** Opening Data supplied block **

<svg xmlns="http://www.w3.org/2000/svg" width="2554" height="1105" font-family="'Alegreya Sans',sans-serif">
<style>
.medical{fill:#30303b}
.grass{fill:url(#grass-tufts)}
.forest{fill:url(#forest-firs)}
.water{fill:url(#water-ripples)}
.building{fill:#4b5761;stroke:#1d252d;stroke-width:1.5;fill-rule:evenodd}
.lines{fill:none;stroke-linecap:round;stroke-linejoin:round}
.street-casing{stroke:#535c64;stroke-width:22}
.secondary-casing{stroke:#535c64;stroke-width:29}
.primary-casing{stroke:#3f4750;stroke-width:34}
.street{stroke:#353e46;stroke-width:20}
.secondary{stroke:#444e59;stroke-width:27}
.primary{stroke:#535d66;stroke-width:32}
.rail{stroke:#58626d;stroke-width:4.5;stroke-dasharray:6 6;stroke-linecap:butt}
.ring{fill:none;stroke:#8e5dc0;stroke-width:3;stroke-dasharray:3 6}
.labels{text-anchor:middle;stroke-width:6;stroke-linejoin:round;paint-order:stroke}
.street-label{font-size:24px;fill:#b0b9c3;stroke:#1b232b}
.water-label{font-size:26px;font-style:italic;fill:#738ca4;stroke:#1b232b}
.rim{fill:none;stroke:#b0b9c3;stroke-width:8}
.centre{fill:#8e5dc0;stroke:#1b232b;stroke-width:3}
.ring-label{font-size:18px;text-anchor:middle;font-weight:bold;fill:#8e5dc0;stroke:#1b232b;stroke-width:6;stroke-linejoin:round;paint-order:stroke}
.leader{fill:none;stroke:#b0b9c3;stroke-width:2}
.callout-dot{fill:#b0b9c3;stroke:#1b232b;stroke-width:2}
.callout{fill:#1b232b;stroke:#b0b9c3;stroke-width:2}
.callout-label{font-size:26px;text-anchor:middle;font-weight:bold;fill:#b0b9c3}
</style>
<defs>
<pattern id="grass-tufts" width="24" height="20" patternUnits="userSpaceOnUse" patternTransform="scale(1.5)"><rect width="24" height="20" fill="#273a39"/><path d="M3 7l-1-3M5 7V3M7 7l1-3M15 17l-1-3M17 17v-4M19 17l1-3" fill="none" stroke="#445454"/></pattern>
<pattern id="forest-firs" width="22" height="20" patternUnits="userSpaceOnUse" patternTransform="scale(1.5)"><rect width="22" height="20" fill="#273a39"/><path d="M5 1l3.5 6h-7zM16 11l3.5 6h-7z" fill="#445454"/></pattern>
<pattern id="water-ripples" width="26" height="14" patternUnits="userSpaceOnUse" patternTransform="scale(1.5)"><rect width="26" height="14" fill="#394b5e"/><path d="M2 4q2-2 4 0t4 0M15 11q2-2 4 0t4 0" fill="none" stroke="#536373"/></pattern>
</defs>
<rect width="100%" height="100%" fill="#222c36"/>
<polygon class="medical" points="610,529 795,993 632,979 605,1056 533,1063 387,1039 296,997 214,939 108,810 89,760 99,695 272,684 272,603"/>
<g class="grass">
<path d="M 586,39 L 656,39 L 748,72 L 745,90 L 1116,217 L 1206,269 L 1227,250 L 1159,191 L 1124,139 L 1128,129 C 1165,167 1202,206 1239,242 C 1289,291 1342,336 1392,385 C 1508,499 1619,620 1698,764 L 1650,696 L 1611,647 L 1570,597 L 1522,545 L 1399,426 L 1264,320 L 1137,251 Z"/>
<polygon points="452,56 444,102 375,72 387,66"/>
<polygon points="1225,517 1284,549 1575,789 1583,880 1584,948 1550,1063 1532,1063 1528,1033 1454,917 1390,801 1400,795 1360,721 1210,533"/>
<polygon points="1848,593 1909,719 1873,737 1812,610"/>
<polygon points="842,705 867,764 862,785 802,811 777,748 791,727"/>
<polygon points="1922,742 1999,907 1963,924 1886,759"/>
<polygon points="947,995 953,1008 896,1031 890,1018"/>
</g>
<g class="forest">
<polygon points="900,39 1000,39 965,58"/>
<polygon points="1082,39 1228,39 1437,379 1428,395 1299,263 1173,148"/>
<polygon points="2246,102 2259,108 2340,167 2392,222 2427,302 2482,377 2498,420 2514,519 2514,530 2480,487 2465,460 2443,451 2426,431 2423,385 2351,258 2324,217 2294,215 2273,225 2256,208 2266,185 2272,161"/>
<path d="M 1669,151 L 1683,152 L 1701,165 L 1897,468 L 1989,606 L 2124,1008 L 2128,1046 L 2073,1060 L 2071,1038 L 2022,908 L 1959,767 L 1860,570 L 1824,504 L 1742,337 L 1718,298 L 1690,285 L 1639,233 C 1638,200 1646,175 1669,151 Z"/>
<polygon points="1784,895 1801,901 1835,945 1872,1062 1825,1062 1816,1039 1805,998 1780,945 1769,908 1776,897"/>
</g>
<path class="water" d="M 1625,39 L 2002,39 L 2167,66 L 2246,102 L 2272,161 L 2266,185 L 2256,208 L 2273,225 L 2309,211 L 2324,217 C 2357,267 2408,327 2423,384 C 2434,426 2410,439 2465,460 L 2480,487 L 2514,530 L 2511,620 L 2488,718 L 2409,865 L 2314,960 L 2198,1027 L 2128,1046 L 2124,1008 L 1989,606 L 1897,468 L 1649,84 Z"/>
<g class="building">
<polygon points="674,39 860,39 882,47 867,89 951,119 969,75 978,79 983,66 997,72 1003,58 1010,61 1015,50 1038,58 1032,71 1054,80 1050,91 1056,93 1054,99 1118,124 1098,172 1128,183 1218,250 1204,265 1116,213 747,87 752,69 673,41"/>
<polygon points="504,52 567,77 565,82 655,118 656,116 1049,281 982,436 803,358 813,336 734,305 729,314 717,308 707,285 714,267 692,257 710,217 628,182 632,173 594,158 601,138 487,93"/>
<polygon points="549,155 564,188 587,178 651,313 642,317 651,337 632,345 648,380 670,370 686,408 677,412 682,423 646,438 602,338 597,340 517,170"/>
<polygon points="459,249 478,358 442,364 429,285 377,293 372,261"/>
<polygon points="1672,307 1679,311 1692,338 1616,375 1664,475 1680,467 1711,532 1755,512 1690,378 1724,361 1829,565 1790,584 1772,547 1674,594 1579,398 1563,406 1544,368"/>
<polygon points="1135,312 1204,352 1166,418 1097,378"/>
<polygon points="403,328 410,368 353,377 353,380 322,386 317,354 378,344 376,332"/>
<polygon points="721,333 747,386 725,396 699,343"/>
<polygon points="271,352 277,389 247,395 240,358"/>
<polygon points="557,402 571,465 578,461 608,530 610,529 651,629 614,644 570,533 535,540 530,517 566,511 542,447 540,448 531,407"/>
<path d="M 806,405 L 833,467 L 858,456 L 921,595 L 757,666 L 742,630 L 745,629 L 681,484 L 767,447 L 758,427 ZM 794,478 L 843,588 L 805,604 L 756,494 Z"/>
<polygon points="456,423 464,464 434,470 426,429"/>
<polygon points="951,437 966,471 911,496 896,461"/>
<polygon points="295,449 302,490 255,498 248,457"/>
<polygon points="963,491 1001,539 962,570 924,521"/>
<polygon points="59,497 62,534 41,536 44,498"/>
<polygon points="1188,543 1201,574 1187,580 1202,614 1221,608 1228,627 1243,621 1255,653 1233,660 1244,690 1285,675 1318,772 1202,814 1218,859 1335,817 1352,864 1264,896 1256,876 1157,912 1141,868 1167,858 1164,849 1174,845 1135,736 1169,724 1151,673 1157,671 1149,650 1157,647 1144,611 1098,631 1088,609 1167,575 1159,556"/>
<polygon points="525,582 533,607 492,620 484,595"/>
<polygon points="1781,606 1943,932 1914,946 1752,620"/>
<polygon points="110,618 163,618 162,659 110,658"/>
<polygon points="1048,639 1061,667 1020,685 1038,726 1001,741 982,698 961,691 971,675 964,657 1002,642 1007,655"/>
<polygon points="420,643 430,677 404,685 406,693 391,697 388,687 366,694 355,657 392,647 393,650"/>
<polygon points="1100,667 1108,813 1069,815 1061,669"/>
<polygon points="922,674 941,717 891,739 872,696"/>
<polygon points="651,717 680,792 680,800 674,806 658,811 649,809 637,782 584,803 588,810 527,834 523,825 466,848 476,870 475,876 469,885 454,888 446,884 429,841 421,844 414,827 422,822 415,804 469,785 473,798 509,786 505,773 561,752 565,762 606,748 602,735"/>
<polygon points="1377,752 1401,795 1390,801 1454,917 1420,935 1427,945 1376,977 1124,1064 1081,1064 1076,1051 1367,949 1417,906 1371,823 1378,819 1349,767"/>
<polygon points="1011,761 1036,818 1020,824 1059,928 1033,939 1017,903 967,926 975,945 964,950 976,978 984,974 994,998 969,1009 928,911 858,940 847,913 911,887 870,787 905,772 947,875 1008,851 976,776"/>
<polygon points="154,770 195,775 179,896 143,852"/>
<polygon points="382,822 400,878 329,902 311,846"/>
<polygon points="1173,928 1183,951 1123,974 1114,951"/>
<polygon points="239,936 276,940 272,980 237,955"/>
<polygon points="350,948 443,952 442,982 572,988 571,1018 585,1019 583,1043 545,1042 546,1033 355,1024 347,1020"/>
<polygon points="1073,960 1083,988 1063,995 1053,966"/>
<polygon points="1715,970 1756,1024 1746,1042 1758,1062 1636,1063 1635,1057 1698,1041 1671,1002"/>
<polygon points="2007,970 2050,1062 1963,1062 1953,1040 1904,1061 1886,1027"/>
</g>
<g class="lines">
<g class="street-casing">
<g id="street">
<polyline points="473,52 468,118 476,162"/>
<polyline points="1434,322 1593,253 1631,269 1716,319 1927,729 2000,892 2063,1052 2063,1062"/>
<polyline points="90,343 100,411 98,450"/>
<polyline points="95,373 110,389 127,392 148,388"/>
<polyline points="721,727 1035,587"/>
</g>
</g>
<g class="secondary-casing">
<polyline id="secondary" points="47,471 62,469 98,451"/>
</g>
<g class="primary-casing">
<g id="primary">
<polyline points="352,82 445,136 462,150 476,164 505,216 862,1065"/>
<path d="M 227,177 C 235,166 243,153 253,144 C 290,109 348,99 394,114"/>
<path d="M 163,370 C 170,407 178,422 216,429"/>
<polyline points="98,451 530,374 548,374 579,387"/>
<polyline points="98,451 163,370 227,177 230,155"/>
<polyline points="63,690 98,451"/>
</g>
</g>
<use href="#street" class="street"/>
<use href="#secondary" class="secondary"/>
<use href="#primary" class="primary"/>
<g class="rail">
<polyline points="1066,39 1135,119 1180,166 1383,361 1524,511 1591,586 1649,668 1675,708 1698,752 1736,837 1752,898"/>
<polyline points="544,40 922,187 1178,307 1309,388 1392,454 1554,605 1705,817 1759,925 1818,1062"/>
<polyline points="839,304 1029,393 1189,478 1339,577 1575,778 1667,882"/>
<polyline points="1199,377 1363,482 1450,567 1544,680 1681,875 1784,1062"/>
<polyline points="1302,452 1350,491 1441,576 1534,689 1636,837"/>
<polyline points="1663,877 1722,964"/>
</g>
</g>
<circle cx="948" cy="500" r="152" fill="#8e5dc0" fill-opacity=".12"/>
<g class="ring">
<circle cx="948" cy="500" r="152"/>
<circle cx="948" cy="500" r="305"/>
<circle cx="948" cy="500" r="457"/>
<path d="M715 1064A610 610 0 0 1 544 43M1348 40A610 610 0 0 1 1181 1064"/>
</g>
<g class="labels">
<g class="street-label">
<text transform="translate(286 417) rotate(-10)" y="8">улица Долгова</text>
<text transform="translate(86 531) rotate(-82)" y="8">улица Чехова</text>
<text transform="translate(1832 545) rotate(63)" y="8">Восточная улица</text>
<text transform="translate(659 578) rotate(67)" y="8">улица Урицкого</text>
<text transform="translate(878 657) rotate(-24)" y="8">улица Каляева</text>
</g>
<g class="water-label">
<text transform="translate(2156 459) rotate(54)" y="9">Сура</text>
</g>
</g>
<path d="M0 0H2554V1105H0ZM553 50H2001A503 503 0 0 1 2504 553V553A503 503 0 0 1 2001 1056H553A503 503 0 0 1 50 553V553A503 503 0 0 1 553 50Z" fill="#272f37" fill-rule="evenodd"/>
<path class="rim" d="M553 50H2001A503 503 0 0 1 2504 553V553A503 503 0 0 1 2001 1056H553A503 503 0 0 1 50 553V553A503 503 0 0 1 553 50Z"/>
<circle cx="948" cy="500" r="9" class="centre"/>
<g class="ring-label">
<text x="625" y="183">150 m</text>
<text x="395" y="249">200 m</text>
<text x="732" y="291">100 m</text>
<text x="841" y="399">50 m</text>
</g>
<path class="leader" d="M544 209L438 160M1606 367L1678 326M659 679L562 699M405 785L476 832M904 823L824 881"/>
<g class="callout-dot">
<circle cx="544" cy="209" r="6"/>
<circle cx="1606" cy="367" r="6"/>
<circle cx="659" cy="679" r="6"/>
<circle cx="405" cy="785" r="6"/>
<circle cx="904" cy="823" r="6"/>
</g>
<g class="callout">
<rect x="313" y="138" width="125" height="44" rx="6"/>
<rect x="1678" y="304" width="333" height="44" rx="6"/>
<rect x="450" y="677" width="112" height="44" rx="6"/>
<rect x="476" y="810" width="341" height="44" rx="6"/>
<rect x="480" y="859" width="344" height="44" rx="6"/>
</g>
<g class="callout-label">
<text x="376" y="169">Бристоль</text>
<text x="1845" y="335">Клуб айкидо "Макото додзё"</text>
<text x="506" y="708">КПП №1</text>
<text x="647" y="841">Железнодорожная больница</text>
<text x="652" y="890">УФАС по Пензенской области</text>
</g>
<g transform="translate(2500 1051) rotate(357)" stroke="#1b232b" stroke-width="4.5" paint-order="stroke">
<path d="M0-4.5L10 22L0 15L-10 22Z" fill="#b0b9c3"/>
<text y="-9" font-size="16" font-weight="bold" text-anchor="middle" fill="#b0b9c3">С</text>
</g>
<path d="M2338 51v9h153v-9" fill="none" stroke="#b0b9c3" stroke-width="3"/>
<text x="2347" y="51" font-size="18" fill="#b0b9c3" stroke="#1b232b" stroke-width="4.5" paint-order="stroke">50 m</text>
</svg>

** Closing Data supplied block **

Goal of the exercise:
Whenever a line of the material above contains the string "lines", copy that line out.

Solution to the exercise:
.lines{fill:none;stroke-linecap:round;stroke-linejoin:round}
<g class="lines">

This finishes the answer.